◆ Texte
⁂

Shots de bienveillance

 

Good news : il y a plein de façons de construire un rapport cool à notre physique. Proche de la cinquantaine, Violette, sereine avec son corps et se trouvant souvent belle, est agréablement surprise : « Je pensais que j’aurais toujours un rapport compliqué avec mon corps, qu’en vieillissant ça s'améliorerait pas. En fait si, donc c’est chouette ». Elle met ça sur le compte de plus d’indulgence avec elle-même et des représentations plus diversifiées que dans sa jeunesse.

 

Sahanah, de son côté, est allée taper dans la self estime. Adoptée et d’origine malgache, elle a dû se construire sans modèle de beauté qui lui ressemblait, tout en assumant son identité queer : « Le féminisme m’a aidée. J’ai décidé d’assumer mon côté masculin, et de ne pas me fier à ce que ma famille, les filles autour de moi et juste la société m’apprenait. Maintenant je me trouve non seulement unique, mais en plus hyper forte, parce que ça ne repose que sur moi. Je n’ai plus cette attente du regard de l’autre ».

Dans le cas de Lola, autrice du mémoire La mécanique de la pétasse - figure qu’elle revendique joyeusement - elle n’a pas construit son identité autour de la beauté. « Mes parents ne m’ont jamais dit que j’étais belle ou moche. J’étais plutôt un garçon manqué, entre un grand frère et un petit frère. Je les remercie vraiment d’avoir insisté sur l’intelligence, la gentillesse… ». Puis en grandissant, « J’étais fascinée par des codes d’une certaine féminité patriarcale, genre Betty Boop, Brigitte Bardot, rouge à lèvres et léopard. C’était pour les hommes, mais je les trouvais aussi fortes d’utiliser ça à leurs fins, ça provoquait les gens. Donc j'ai joué, sans les prendre au sérieux, avec ces codes (mais pas cette beauté car j’ai un gros nez et les oreilles décollées donc je ne suis pas cette norme) ».

 

Cette puissance conscientisée, Lola l’a aussi mise dans sa marque : elle a remporté le prix du public du festival de Hyères (en collab' avec le bijoutier Indra Eudaric), avec une collec’ sur le thème de la pétasse, en plus du prix Hermès grâce à une ceinture pour la marque. La classe un peu.

Même quand on nous dit d’emblée qu’on est belle, ça n’est pas forcément évident. Annie, dont les parents étaient aussi considérés comme très beaux, a reçu dès petite une base qui donne de l’assurance. Même si elle nuance : « Sous cette apparence il y a des choses plus compliquées intérieurement. Par exemple, mon mari me le dit tous les matins ! Mais du coup, c’est rigolo, avant de déjeuner avec lui, je passe dans la salle de bain. Donc il y a quand même quelque chose que j’entretiens ».

 

 

Quand on se trouve fraîche

 

Mais du coup, comment ça se passe quand une femme assume qu’elle se sent bien avec son apparence ? Ce ne sont pas les jugements qui vont faire flipper Lola : « Les gens rigolent face à mon style, mais ils aiment bien aussi. Quand je dis que je travaille sur la pétasse, on est choqué, on rit, on trouve ça indécent ou génial... Je suis prête à toutes les réactions, du coup les gens finissent par me prendre au sérieux ».

⁂

◆ Consigne
Rédigez la suite du texte sur le regard que des femmes portent sur leur corps, à partir de sa dernière phrase.

◆ Entrées de données enregistrées
⁂

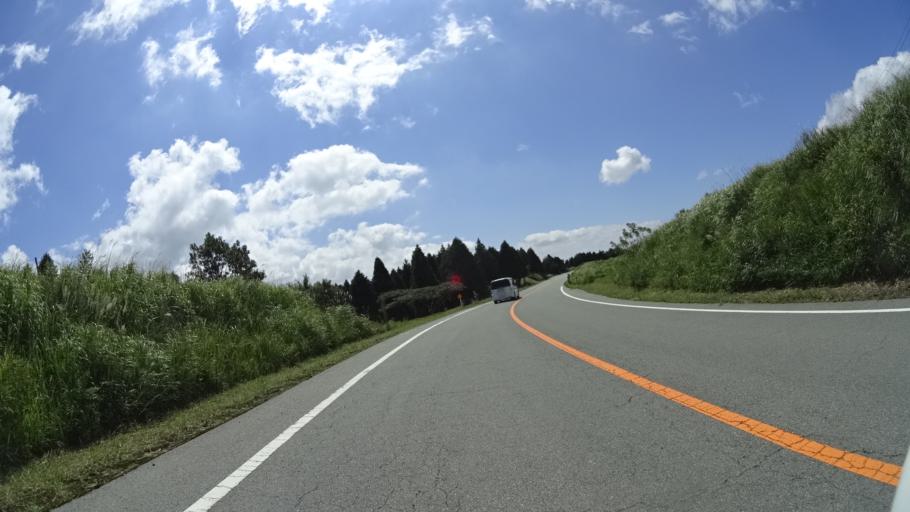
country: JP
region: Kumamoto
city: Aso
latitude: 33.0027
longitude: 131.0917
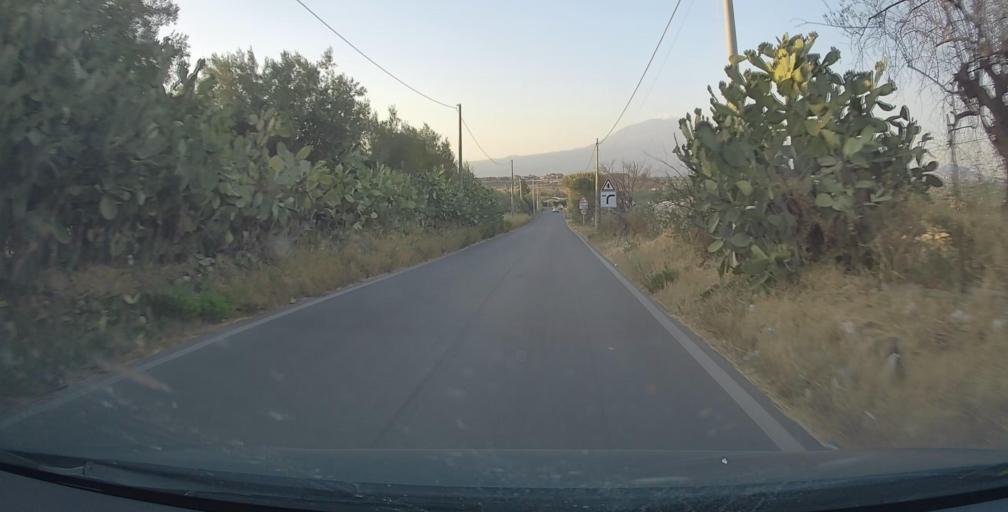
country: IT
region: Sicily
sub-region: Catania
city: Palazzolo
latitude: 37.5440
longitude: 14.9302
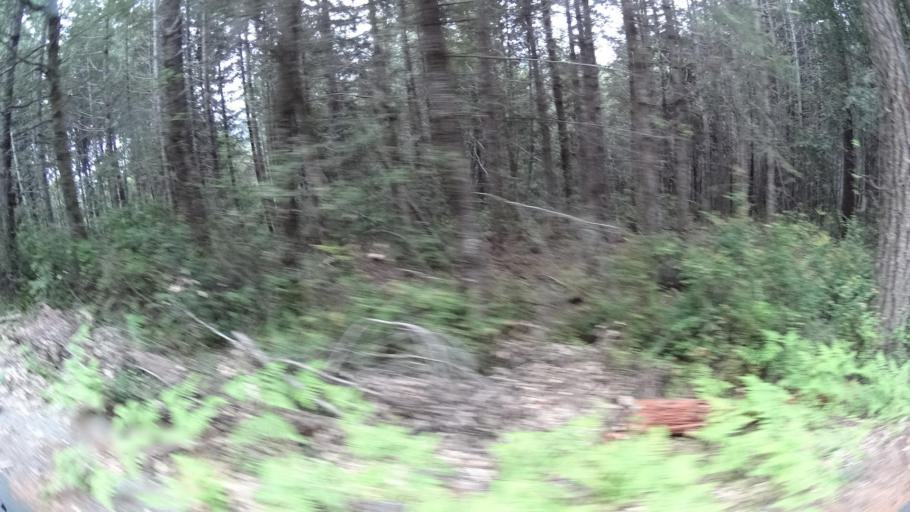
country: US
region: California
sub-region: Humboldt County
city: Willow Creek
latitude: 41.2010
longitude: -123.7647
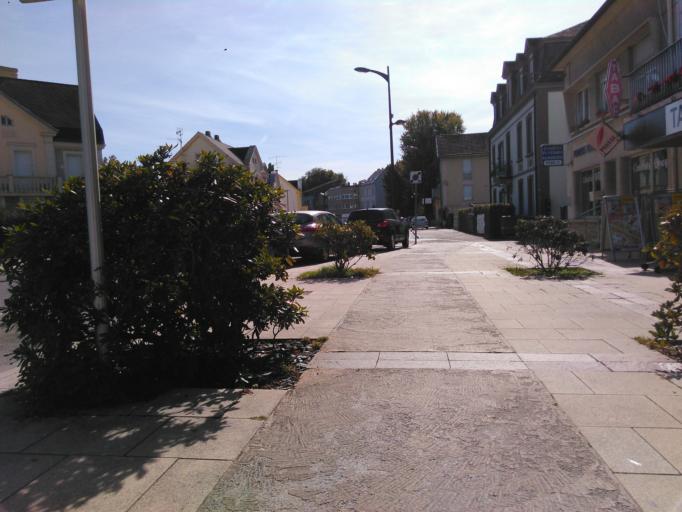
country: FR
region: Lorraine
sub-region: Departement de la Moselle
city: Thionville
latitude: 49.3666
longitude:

⁂

◆ Réponse attendue
 

Toutes les femmes à l’aise n’ont pas le réflexe d’en parler : « La première fois qu’on m’a dit que j’étais belle -une amie de ma mère à la plage-, j’étais en 6e ou 5e. Ça m'a beaucoup choquée, donc j’ai répondu par réflexe que je le savais. Elles ont trouvé ça impertinent. Mais sinon, je ne l’exprime pas. Je vais plutôt faire des choses qui font que je vais me sentir bien avec mon corps » explique Annie.

Pour Violette, qui a construit en douceur une communauté avec qui elle échange sur Instagram, l’expérience est souvent positive. « Avec mes photos et mon style, je voulais dire aux femmes : c’est pas parce que t’as 50 que tu peux pas être stylée, belle… Les gens réagissent super bien à ce discours, avec beaucoup de bienveillance ».

 

« Ça dépend du contexte. Je vois bien que dans une soirée remplie d’hétéros je détonne, ça fait un peu éléphant dans un magasin de porcelaine » s’amuse Sahanah. « A l'intérieur même des genres, il y a une concurrence à cause de la société. Mais c’est vrai qu’une meuf qui va assumer son physique, elle va s’attirer les foudres en général… »

 

 

On n'est pas aidées

 

Pour nos témoins, la société n’encourage pas les femmes à être à l’aise avec leur apparence. Si Sahanah et Lola évoquent la difficulté de se trouver à l'adolescence, Annie partage l’invisibilisation des femmes “âgées” : « Par exemple avec le cinéma, pendant un bout de temps tu es dans la tranche d'âge des femmes montrées, de 20 à 45 ans à peu près. Tu peux toujours t’identifier, puis à un moment c’est plus compliqué. Là, tu réalises que quelque chose se joue avec l'âge, ça transforme ton ressenti ».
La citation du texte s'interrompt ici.